The International Water Management Institute (IWMI), with headquarters in Colombo, Sri Lanka, has been named the 2012 Stockholm Water Prize Laureate for their pioneering research that has served to improve agriculture water management, enhance food security, protect environmental health and alleviate poverty in developing countries. This announcement was made on the UN World Water Day. H.M. King Carl XVI Gustaf of Sweden will present the prize at a Royal Award Ceremony during the 2012 World Water Week in Stockholm on August 30.

Seventy percent of global freshwater withdrawals are used in agriculture. With global food demand projected to double by mid-century, more food will need to be grown with less water. IWMI has been the driving force promoting policies and techniques to help farmers to produce ‘more crop per drop’, and to implement solutions that enable agriculture to cultivate enough food to feed the planet’s growing population with limited water resources.

In its citation, The Stockholm Water Prize Nominating Committee states: “The International Water Management Institute is the foremost organisation in agricultural water management. Their work has led to new policies and investments in agriculture that have not only enabled more productive use of water, but have enhanced food security, economic development and environmental health around the world.”

Over the past quarter century, IWMI has established its place as the definitive source for comprehensive data and knowledge on global water resources. From 2002-2007, IWMI led a team of 700 scientists to produce one of the most important research programs of water management ever conceived. The resulting publication, Water for Food, Water for Life: A Comprehensive Assessment of Water Management in Agriculture, established an unprecedented knowledge base on the status of global water and land resources, and is one of the most influential studies ever produced on water and agricultural policy. By providing clear evidence of where and how water scarcity has increased and its impact on all sectors of the economy, the report’s findings have placed sustainable water resource management as a priority issue for governments, industries and international organizations around the world.

On receiving the news, Dr. Colin Chartres, Director General of IWMI said:

“It is an incredible honour for our organisation… The real winners, of course, are IWMI’s dedicated staff members who, for just over a quarter of a century, have consistently delivered research of the highest quality. This work has had a profound influence on water management policy throughout the globe, delivering real benefits for some of the poorest people on earth.”

AAWRE Diplomate, Peter G. McCornick, Ph.D., P.E., D.WRE, the Assistant Director General & Director for Asia for IWMI stated:

“As you can imagine, this was quite an exciting World Water Day here in Colombo, and throughout our regional offices. It is an honour and a thrill for IWMI to be recognized with such a prestigious award, and a wonderful acknowledgement of the many professionals, both past and present, who continue to work, partner and support IWMI to deliver on our Mission of sustainably managing water and land resources to benefit the poor.

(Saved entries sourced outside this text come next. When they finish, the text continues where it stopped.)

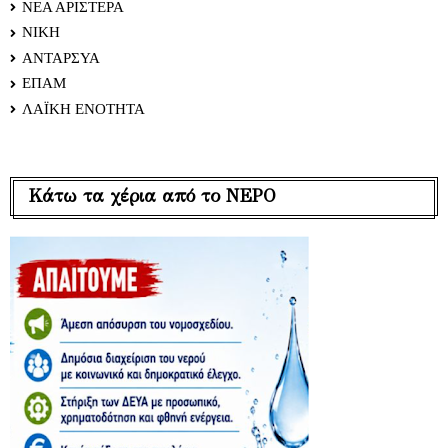
ΝΕΑ ΑΡΙΣΤΕΡΑ
ΝΙΚΗ
ΑΝΤΑΡΣΥΑ
ΕΠΑΜ
ΛΑΪΚΗ ΕΝΟΤΗΤΑ
Κάτω τα χέρια από το ΝΕΡΟ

Given the nature of water resources management, partnerships are especially fundamental to IWMI’s work. Having our researchers hosted in countries within critical river basins across Africa and Asia, and developing close long-term collaborative arrangements with local researchers and decision makers, ensures the research is relevant to the context and the issues. At the same time, our linkages to Universities and other research organizations in the developed world, including colleagues within AAWRE and ASCE, provides the opportunity to share, test and apply the latest skills, tools and methodologies.

Hopefully this award also provides an important opportunity to highlight the water-related challenges and issues ahead. In addition to increasing demands for domestic and industrial water supply, the water requirements needed to support the encouraging increase in investments in food-security and agricultural initiatives in the developing world, calls for renewed efforts in research, policy reforms and water management improvements if the water resources are to be sustained.”